Work to do: Format every line of the records below as a numbered list, skipping blank lines and omitting the pictures.

Stored records:
^^^^
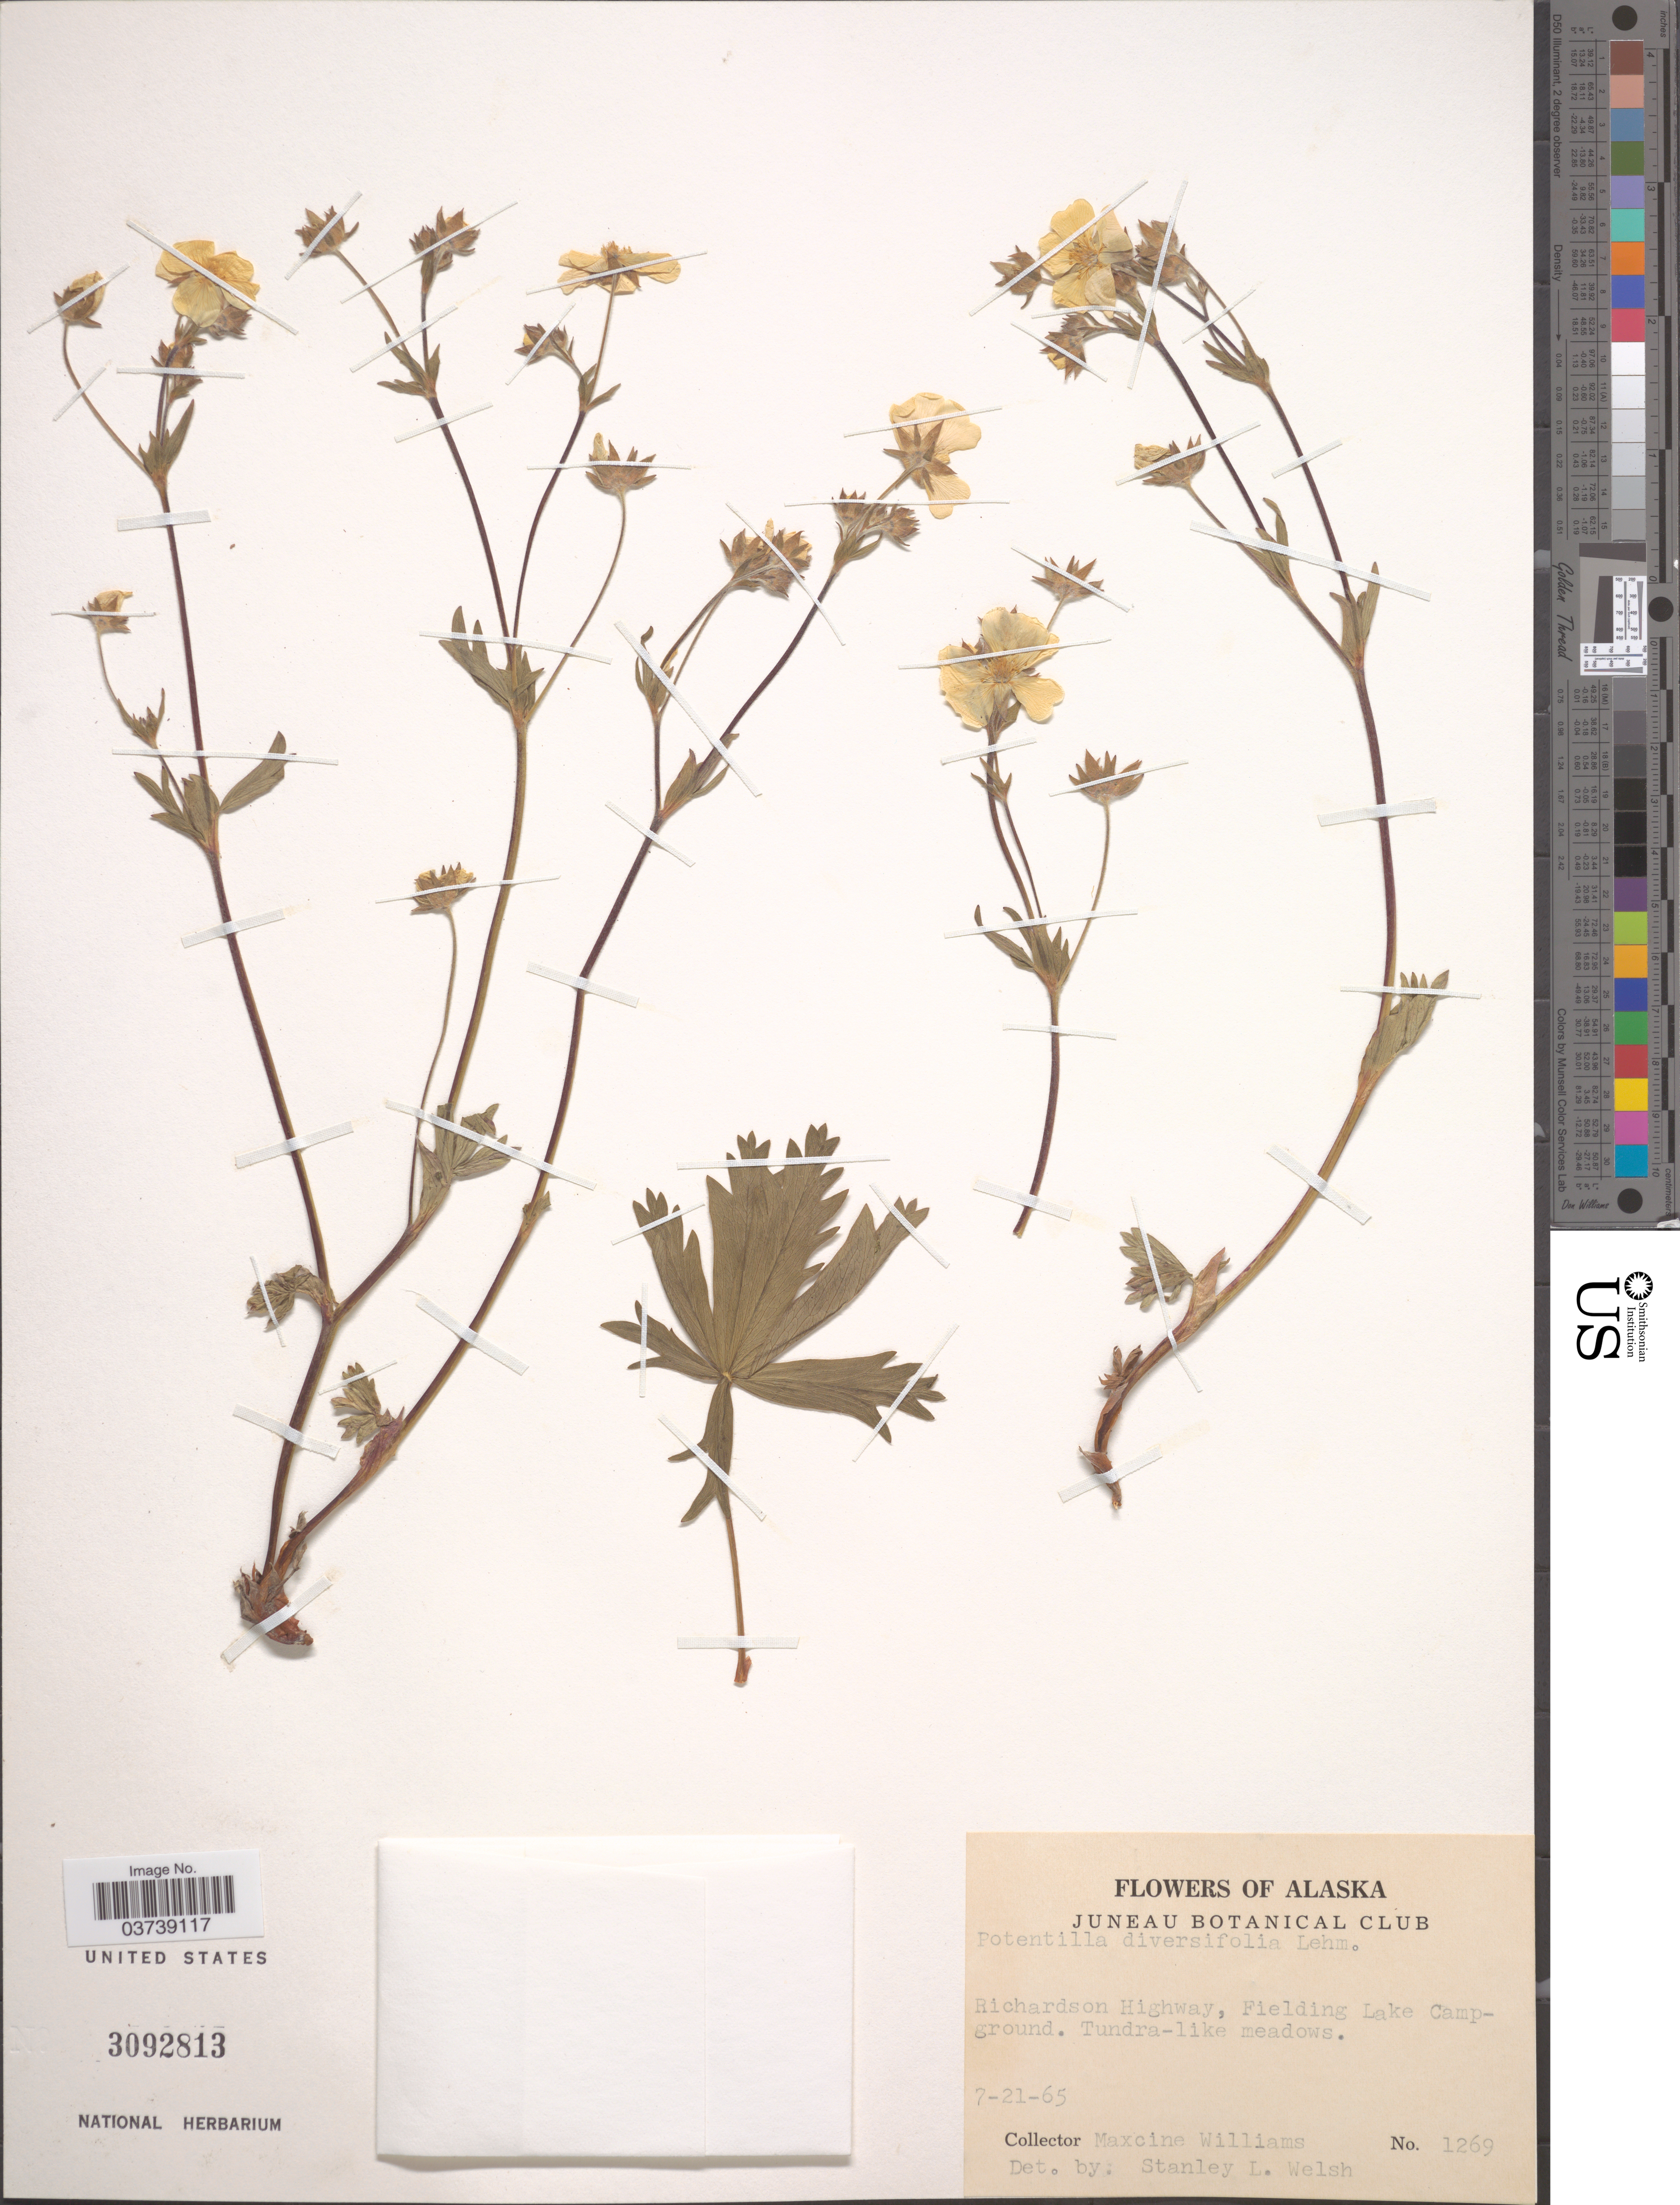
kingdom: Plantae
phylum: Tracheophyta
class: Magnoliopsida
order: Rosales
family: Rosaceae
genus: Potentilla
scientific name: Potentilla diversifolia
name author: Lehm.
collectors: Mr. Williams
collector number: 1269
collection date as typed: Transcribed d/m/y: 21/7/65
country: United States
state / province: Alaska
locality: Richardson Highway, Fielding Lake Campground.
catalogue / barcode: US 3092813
^^^^
Solution for this task:
1. kingdom: Plantae
2. phylum: Tracheophyta
3. class: Magnoliopsida
4. order: Rosales
5. family: Rosaceae
6. genus: Potentilla
7. scientific name: Potentilla diversifolia
8. name author: Lehm.
9. collectors: Mr. Williams
10. collector number: 1269
11. collection date as typed: Transcribed d/m/y: 21/7/65
12. country: United States
13. state / province: Alaska
14. locality: Richardson Highway, Fielding Lake Campground.
15. catalogue / barcode: US 3092813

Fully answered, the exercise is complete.